- 06/03/2019
- Posted by: Canterbury Labour
- Category: Environment
Canterbury City Council today announced the ‘exciting news’ that district wide refuse collection, currently being done to a rubbish standard (arf) as a private contract by SERCO, is being re-examined. Wake up at the back – yes, it’s bins, this is the local authority, it’s what they do. But let’s take a closer look at what they’re proposing.
The Tory-led council have been pretty happy to outsource / privatise (let’s call a spade a spade) as much as possible, and have relished the centrally forced shift in role by local authorities from spending our taxes for the public good, to acting as dodgy and not very competent investment companies. See their foolish purchase of Whitefriars and their excitement over the ridiculous new multi-storey car park for evidence of their dazzlement at their own purchasing power. Unsurprisingly, privatising our public services tends to result in increased profit for private company bosses and a decline in workers’ rights, and a total loss of control and oversight. SERCO have failed in Canterbury. Judgement made – privatising the bins has failed. Goodbye to a Tory pet project. So what’s next?

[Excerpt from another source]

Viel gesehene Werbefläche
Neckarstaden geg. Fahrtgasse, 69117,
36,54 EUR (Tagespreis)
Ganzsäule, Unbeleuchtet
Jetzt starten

The council are proposing setting up their first ‘LATCo’ aka a Local Authority Trading Company, in order to avoid their fiscal responsibility and take control of a messy (arf) problem. It’s exactly what it sounds like – a proper company, a business, which does the job of collecting refuse and recycling, garden waste and so on. So why are they doing this? Why not give up on privatising completely and take back control of our public services, as most Canterbury residents want?
Well. It turns out there are some sneaky advantages in a LATCo. Our council are trying to sell us this as a ‘the best of both worlds’ arrangement, but in reality it’s the very worst of both. They don’t even pretend it’s anything other than what it is – a vehicle to avoid paying the pension contributions and other things that contribute to workers having decent working conditions. For all the rants I read on various forums online about SERCO’s dire performance, the men on the ground who do the dirty work, are for the most part admired and sympathised with – they’re doing their best under poor conditions. They are asked to work longer, harder hours, with targets that mean they can’t do a good job. It’s not their fault – it’s the management of SERCO, who by their nature as a private profit making company, need to cream off as much as possible. By choosing a LATCo over bringing refuse collection fully back in-house, your Tory council are choosing to deprive our bin men of their right to decent working conditions that have been defined and set as appropriate for the work they do. It’s there in black and white in the proposal document, available online HERE. They won’t get a decent pension, they won’t any better working conditions than they do currently working for SERCO. And it will be the same men – TUPE law means that it will be the same men collecting your bins. The council can’t sack them or make them redundant, so they will move to working for this LATCo, with no better working conditions than they currently have.
The big question for residents – will this improve the service for residents of Canterbury, Whitstable and the Villages? I see no way how it could. A mainstay of Labour policy is to take back control of outsourced, privatised work which is currently done by the private, profit-making sector. This seemingly small shift towards Labour policy is nothing more than cynical vote seeking in advance of the council elections in May. The Tories know privatising services doesn’t work, but their entire party is based on eroding workers’ rights and conditions for the pursuit of profit. Why would we expect a Tory-run council to behave any differently from a Tory government? It won’t be residents or workers who see an improvement here. The question then is who is this proposal going to benefit, exactly? Tories scared of losing their seats at the election, perhaps? I wonder.